ICS 184 / EECS 116 Summer 2006
Lab Manual

The assignments


This quarter, you'll work on six assignments. As a group, they will involve a combination of database definition and manipulation in the variant of SQL supported by an open-source database management system called MySQL, along with written answers and analysis about broader concepts and the underlying theory. It is not necessarily the case that the assignments will increase in size or difficulty throughout the quarter; they will be centered around topics that are covered in lecture, which vary in difficulty — and, I should note, different people will find different aspects of this course to be more difficult than others.

Evaluation of your work

Each of your assignments will be graded using a 100-point scale, with some of the assignments broken into parts with possibly unequal weights.

This course moves forward at a rapid pace, as there is an assignment due about once every ten days. Therefore, late submissions of assignments will not be accepted. Bear in mind that you will receive partial credit for an assignment which is partially completed, so I encourage you to submit what you have when the assignment is due.

A word of caution about SQL

SQL is the most commonly used database definition and manipulation language in the world. Like many programming languages, a series of standards has been developed over the years, each comprising an agreement among the community of SQL users about the syntax and semantics of the language. The latest of these standards is known as SQL:2003. The intent of such standards is to make it possible to move from one language implementation to another, with little or no difference in the behavior of programs; following the standard is a good way, as a programmer, to keep programs reasonably portable between implementations. (Often, though, this isn't enough.)

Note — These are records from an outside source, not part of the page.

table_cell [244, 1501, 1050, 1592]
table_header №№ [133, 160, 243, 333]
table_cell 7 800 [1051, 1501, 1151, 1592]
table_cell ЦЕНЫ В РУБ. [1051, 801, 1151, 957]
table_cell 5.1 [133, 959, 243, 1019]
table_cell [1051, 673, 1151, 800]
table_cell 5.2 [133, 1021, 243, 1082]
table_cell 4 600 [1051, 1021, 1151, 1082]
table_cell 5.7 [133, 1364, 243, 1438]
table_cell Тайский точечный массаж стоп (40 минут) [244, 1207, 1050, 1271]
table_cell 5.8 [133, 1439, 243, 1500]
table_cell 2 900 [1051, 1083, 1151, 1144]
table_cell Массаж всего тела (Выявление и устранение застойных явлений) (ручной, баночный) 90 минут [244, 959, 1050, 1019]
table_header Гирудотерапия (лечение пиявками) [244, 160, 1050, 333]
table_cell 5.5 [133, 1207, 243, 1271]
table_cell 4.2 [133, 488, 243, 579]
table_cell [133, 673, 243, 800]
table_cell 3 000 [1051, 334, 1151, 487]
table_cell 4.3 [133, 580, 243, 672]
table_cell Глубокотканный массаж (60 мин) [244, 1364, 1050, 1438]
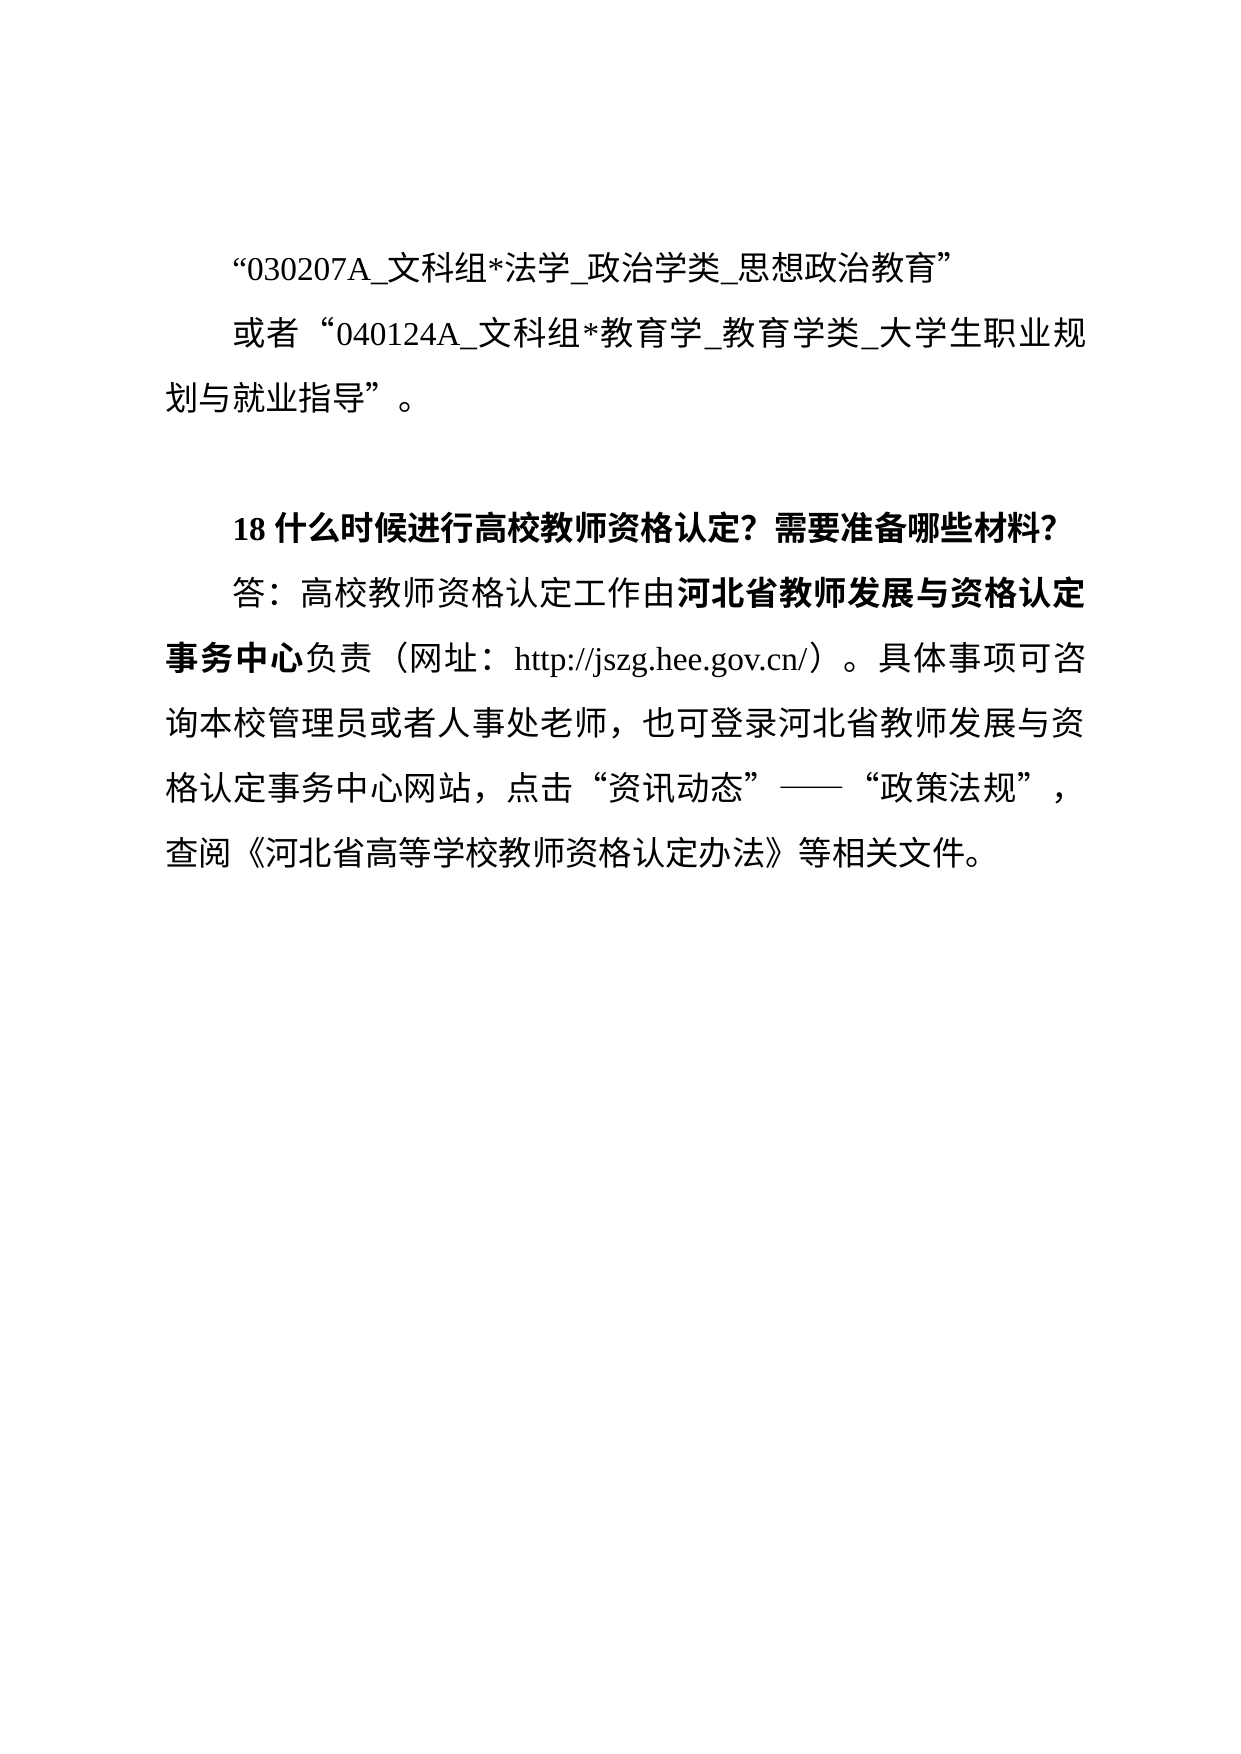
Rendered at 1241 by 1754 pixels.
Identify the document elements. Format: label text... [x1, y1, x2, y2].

text 答：高校教师资格认定工作由河北省教师发展与资格认定事务中心负责（网址：http://jszg.hee.gov.cn/）。具体事项可咨询本校管理员或者人事处老师，也可登录河北省教师发展与资格认定事务中心网站，点击“资讯动态”——“政策法规”，查阅《河北省高等学校教师资格认定办法》等相关文件。 [165, 558, 1087, 883]
text “030207A_文科组*法学_政治学类_思想政治教育” [165, 233, 1087, 298]
text 或者“040124A_文科组*教育学_教育学类_大学生职业规划与就业指导”。 [165, 298, 1087, 428]
text 18 什么时候进行高校教师资格认定？需要准备哪些材料？ [165, 493, 1087, 558]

Most implementations of standardized programming languages (e.g., C++, Java, Scheme) embody the language as specified in its standard — or, at least, a substantial subset of the language, with little deviation from the standard other than a few missing features. (There is only one compiler, for example, that implements the complete C++ standard, though most come very close.) If you write a syntactically and semantically correct program in such a language, then run it through a compiler for that language, you can have a reasonable expectation that the program will compile and run successfully.

Though SQL is standardized, the reality is that no DBMS implements the complete SQL standard, and each introduces its own extensions and quirks. Many are missing a substantial portion of the functionality required by the standard. For this reason, it will be important when working on these assignments to ensure that you're writing SQL statements that are compatible with the DBMS, MySQL 5.0, that we'll be using in this course. If you have prior experience with a different database system, you may find that MySQL supports a different subset of SQL than you're accustomed to, and that it uses slightly different syntax than you've learned in some cases; we will also cover some SQL features in lecture — and you'll read about some in your textbook — that are not supported by MySQL, though I will try to make these distinctions clear along the way.

Be aware that the MySQL 5.0 Reference Manual is the final arbiter of what is considered to be legal SQL, for the purposes of our assignments. There will be no exceptions to this policy.

Submitting your assignments

Unless stated otherwise in an assignment write-up, we will only be accepting electronic submissions of your assignments. Follow this link for a detailed description of how to submit your assignments to Checkmate, our Web-based electronic submission tool. Understand that, unless otherwise stated, we will only accept assignments submitted using the procedure described there; we do not accept printed copies of your assignments, nor do we accept them via email under any circumstances.

How do I use the course newsgroup?

I've written a brief document that explains how to read the course newsgroup.

Academic honesty

As students in this offering of ICS 184 or EECS 116, you are expected to know and follow the academic honesty policies of both the School of ICS and the University as a whole. Please take a few minutes to read the policies, which can be found at this link.

All of your lab work is expected to be completed solely by you. Group work and/or sharing of code between students is not permitted. Note that "high-level discussion of course material for better understanding" is permitted and encouraged, but when it comes time to sit down and write code, that is expected to be done by you and you alone. All submissions are compared to one another using an automated plagiarism detection system. This system is extraordinarily good at finding similarities between submissions, even when there are superficial differences. (Note that we also compare your submissions to those submitted during previous quarters whenever one of these assignments was given during a previous quarter, so it is an exceedingly bad idea to turn in, or even refer to, code written by a friend of yours who took the course already.)

Since all of your work is expected to be completed solely by you, you will be held responsible even if you plagiarize only a small portion of someone else's assignment.

Academic dishonesty is a two-way street. Providing your code to other students for them to turn in as their own is not permitted anymore than turning in someone else's code. Resist the temptation to give code to your friends "for reference." Based on my experience, I can say that your "friends" may very well betray you and turn it in, anyway.

Violators of academic honesty policies are subject to the penalties described in the School of ICS policy. They are also subject to an immediate course grade of F, without the possibility of dropping the course to avoid the grade. Also, be aware that a single documented case of academic dishonesty may preclude you from switching into a computing major, registering for a computing minor, joining the ICS Honors Program, and graduating with honors.